Making Lara Croft fresh yet familiar after so many years involved walking a fine line, says Gallagher, and the studio had spirited debates about what elements of Lara to keep and what to jettison. (One thing that was not on the table? “We never discussed her being not British,” Gallagher says.)
The 2013 Tomb Raider reboot was a success, garnering critical acclaim and strong sales. With this year’s sequel, Crystal Dynamics are adding more colours to the canvas, expanding the size and scope of the world – Lara will plunder complex crypts across a variety of areas, from tundra to desert to jungle – and deepening the intrigue, as Lara faces off against a shadowy group called Trinity that’s chasing the same secret she’s obsessed with finding.
Aside from the aforementioned wolves, bears and mercenaries that Lara encounters in the Siberia chapter alone, this 2015 incarnation of Tomb Raider must also contend with intense scrutiny of female characters in video games, a hot-button topic that has dominated much of the past year’s discussion of games as contemporary entertainment.
When she debuted in 1996, with her large (and, by today’s standards, comically lo-fi) breasts, Lara Croft became one of video games’ first sex symbols. But Tomb Raider franchise creative director Noah Hughes says Crystal Dynamics, which has been making Tomb Raider games since 2006’s Tomb Raider: Legend, didn’t change the way it depictd Lara in Rise of the Tomb Raider because they’re already treating her with respect, rather than as a sex object or damsel in distress.
“My hope is it suggests that a game starring a female hero can be just as successful as a game starring a male hero,” says Hughes.
“When I hear people say there’s not as many females in games because people won’t buy them, I hope that maybe people know that’s nonsense at this point.”
But from the viewpoint of some fans, the most contentious aspect of Rise of the Tomb Raider has nothing to do with how its heroine is portrayed. Rather, it’s that the game will be available only for Microsoft’s consoles, thanks to a deal struck between Microsoft and the game’s creators.
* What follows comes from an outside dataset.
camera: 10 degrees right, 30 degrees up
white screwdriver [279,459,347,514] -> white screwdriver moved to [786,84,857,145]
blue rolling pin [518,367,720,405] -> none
While this is a so-called timed exclusive – meaning Rise of the Tomb Raider could very well be released on Sony’s PlayStation consoles and Windows PCs at some point later on – no one is talking about the specifics or duration of the deal.
The Xbox exclusivity has left a bitter taste in some PlayStation fans’ mouths, particularly since the original PlayStation console was one of the first homes to the Tomb Raider franchise. What Microsoft brings to the table, explains Gallagher, is a deep well of technical know-how, allowing Crystal Dynamics to take advantage of every iota of power in the Xbox One hardware. Not to mention Microsoft’s significant marketing muscle.
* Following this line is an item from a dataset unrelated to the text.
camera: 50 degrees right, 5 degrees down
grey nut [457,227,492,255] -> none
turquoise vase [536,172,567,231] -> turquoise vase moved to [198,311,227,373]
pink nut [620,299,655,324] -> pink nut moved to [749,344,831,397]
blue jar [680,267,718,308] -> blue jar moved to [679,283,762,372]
“I acknowledge there’s going to be some mixed reaction about that, and I hope (PlayStation fans) understand that for us it’s about making sure we can deliver the best Tomb Raider experience that we can,” says Gallagher.
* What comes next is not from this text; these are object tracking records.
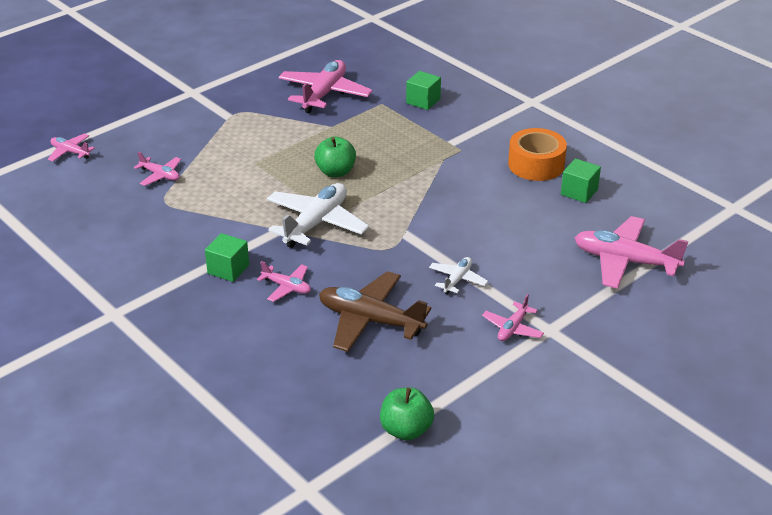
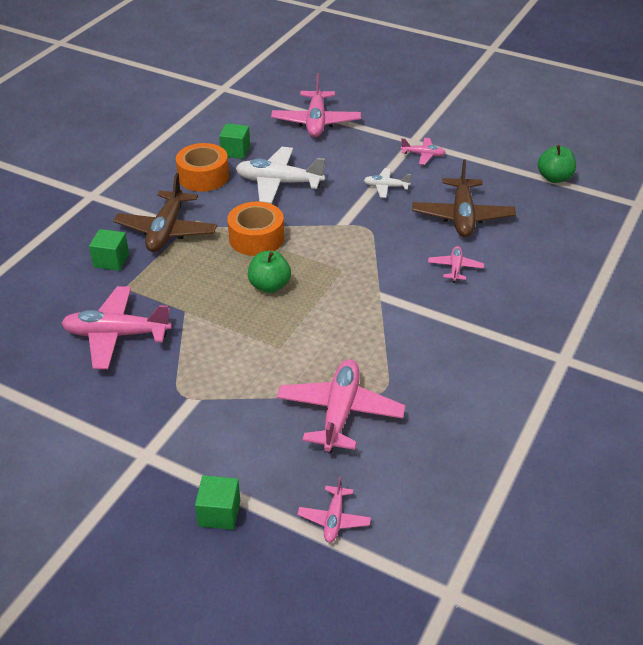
camera: 110 degrees left, 5 degrees up
pink plane [134,152,181,186] -> pink plane [277,359,405,453], size x1.95
green cube [205,233,249,282] -> green cube moved to [195,475,240,530]
white plane [267,183,369,248] -> white plane moved to [236,147,325,204]
none -> brown plane [113,173,217,252]
none -> orange tape [227,202,284,256]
Adds Hughes: “The ability to get the geniuses making the hardware helping us make the software… is something that, in the end, shows itself in the product and its reception. My hope is that the fans at least understand that choice.”
With a global fanbase that practically worships the ground Lara walks on, desire for more of her adventures is as high as the Siberian peaks she’s scaling. Rise of the Tomb Raider looks ready to introduce us to a Lara who is more assured and more dangerous, yet no less human. As long as she doesn’t stumble along the way.